Through Moraine Park Fair Trade College education efforts, IT and Corrections Club students are helping youth “Stay out of Traffic.” The anti-trafficking initiative began this past October when over 130 participants gathered at our Fond du Lac campus for “Make Fond du Lac a Traffic Free Zone.” This event was designed to bring awareness to the crime of trafficking in people for sex or labor globally, nationally, statewide and locally.
When Moraine Park IT and Corrections Clubs students learned about the very scary issue of trafficking of youth and young adults in the Fond du Lac area, they wanted to make a difference and help educate kids, parents and guardians. The students worked together over winter break to come up with a plan to partner with the Boys & Girls Club; the FDL Police Department; and Nancy Irizarry-Beachy, the chair of the Wisconsin Anti-Human Trafficking Consortium.

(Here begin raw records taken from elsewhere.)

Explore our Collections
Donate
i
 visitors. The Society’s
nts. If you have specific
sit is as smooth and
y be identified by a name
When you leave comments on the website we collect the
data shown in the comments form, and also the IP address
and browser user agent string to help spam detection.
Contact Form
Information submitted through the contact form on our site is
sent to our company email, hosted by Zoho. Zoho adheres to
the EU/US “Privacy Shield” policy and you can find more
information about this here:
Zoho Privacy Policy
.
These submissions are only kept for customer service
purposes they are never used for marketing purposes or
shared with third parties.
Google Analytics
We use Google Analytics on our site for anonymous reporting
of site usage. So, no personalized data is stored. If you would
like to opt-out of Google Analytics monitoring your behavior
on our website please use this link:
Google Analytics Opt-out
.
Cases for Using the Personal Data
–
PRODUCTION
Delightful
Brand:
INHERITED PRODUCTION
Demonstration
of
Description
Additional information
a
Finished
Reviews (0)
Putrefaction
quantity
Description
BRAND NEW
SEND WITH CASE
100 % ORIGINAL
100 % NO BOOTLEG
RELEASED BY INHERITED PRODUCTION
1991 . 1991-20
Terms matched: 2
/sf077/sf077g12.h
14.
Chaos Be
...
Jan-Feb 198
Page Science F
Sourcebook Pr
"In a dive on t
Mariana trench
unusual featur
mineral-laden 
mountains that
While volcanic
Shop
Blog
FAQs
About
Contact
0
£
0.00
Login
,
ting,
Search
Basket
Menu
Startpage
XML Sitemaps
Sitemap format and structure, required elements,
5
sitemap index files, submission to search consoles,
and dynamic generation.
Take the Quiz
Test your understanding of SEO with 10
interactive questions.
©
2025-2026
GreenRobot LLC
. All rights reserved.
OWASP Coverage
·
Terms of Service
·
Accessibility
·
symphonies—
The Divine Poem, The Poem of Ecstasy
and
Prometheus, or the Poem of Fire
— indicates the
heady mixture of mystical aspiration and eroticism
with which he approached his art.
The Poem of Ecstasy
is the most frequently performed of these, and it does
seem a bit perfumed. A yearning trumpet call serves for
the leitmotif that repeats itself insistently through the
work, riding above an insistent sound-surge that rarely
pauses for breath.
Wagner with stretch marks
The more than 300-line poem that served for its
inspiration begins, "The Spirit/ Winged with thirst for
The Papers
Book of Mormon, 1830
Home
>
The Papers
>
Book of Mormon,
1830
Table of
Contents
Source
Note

On March 16, 2017, the Boys & Girls Club hosted a special event with MPTC students presenting to 35+ middle and high school youth and FDL Police Detective Nick Hahn, and Officer Kristina Meilahn, along with Nancy Irizarry-Beachy, presenting to parents, guardians and the general public. It was a very interactive event with youth and adults asking great questions on the dangers happening here in our Fond du Lac area community, and especially learning safe practices for computers, cell phones, social media and apps.
We are pleased to present a one hour video summary of the Stay Out of Traffic program
Figures on human trafficking globally show that 20.9 million people are victims of forced labor and human trafficking and 5.5 million of those are children. In the last UN Trafficking in Persons report, it was determined that the percentage of children being trafficked is on the rise.
Sex trafficking of children and youth is growing nationally and in Wisconsin. In the experience of our local law enforcement and service providers, sex trafficking of minors is occurring throughout the Fond du Lac area and up and down the Highway 41 corridor. In addition to trauma and sexual abuse, children and youth who are sex trafficked experience coercion, physical violence and many times drug addiction, from the traffickers and from the “johns” who purchase sex. Young people with current or past history of child abuse, being homeless, runaway, and not having a good support system are especially at risk.